Tuesday, May 22, 2012


Got a few free hours this week? Then you might want to spend them reading the labels on your various beauty/personal care products and tossing out anything that contains triclosan.

An antibacterial and antifungal agent, triclosan has long been criticised for the negative impact it might be having on the water system (not all water treatment plants remove down the chemical, which is toxic to many forms of aquatic life) as well as its connection to antibiotic resistance (in 2009, the Canadian Medical Association called for banning it for household use).

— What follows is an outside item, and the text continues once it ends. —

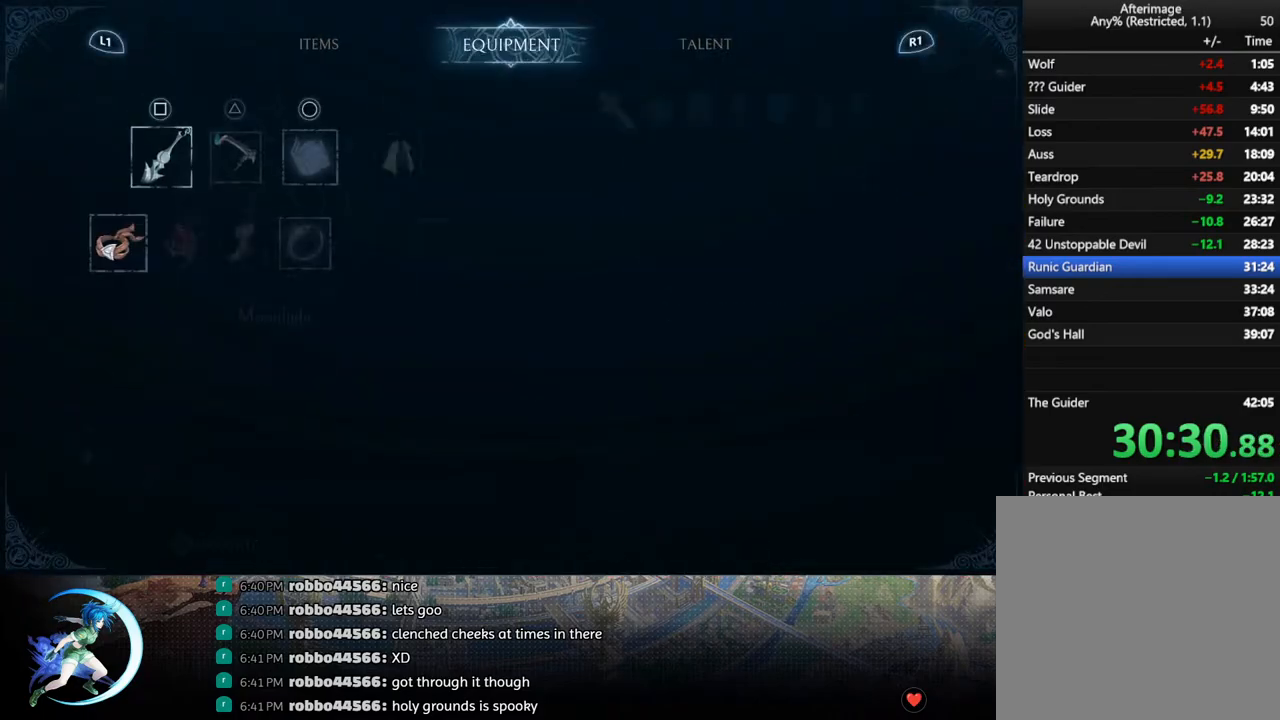
{"buttons": [], "left_stick": "center", "right_stick": "center", "events": [[33, "L1", "down"], [133, "L1", "up"]]}
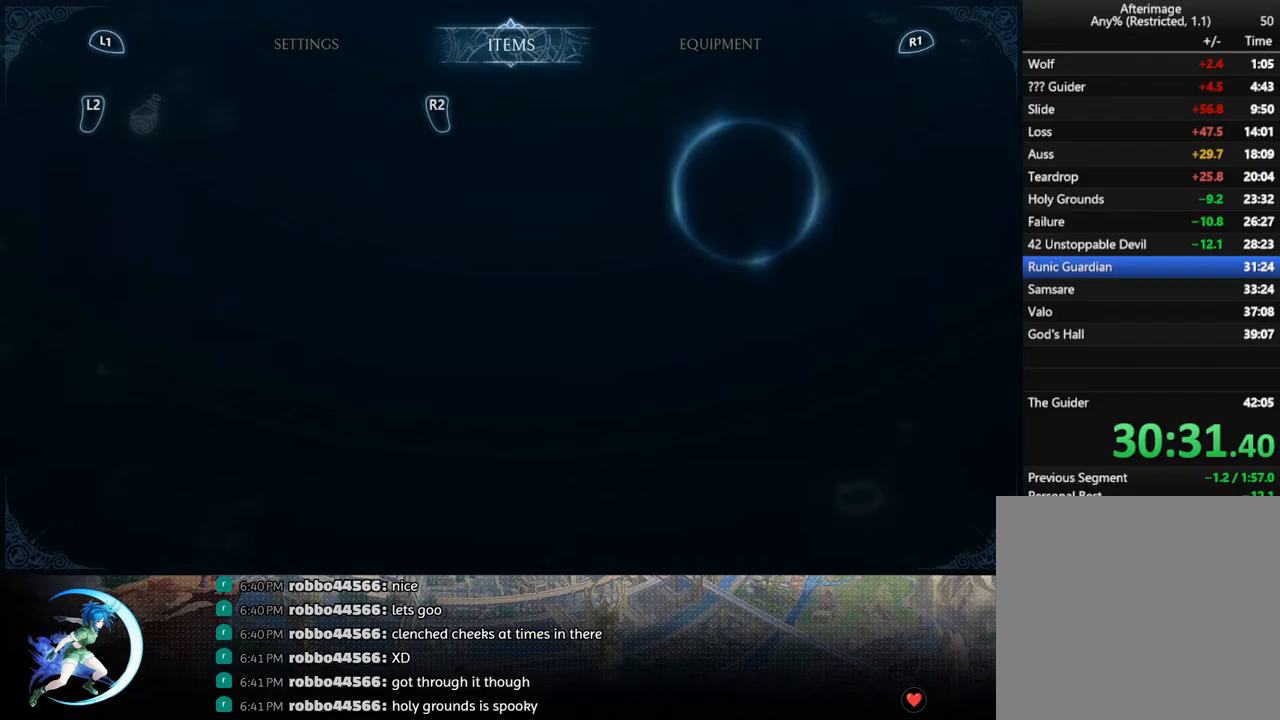
{"buttons": [], "left_stick": "center", "right_stick": "center", "events": []}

But it’s the chemical’s possible impact on the human body, it’s a suspected carcinogenic, that’s put it back in the spotlight. The Toxic Program Manager with Environmental Defence recently ran a small study that showed that seven out of eight of its human volunteers carried levels of triclosan that were not only detectable in their urine but also, on average, above the level that’s toxic to aquatic animals. While this study was quite small and the first of its kind in Canada, previous US studies have showed similar results.

The study was spurred by a preliminary review of triclosan that was recently wrapped up by federal government. According to this review, triclosan doesn’t pose a risk to human health at current levels of use. However, the federal government is going to discuss the idea of voluntary reduction in the use of triclosan with the personal care industry.

Until that happens, you might want to put your own reduction in place. According to this Montreal Gazette piece, “1,600 cosmetics and personal care products in Canada” contain triclosan and if you love anything labelled “antibacterial” you might find that you own a lot of things that contain this chemical.

I found it lurking in a bottle of Clean & Clear’s Foaming Facial Cleanser I picked up earlier this year. While I did read the label prior to buying it, I didn’t remember that triclosan was a bad thing.  For awhile I was using this product several times a week until something clicked in my brain and I remembered the antibiotic resistance connection. I then scaled back my use of this product to only after particularly sweaty sessions at the gym or on the dance floor (and the fact that the bottle made it to mid-May and was still almost half full tells you how often those happen).

But after reading The Toxic Program Manager with Environmental Defence’s report, that face wash is now in the garbage and I will now definitely be remembering what triclosan is.

Yes, yes, I know, everything causes cancer. But not everything kills fish and while Clean & Clear’s Foaming Facial Cleanser was an effective face wash, there are others out there that are just as good and triclosen-free.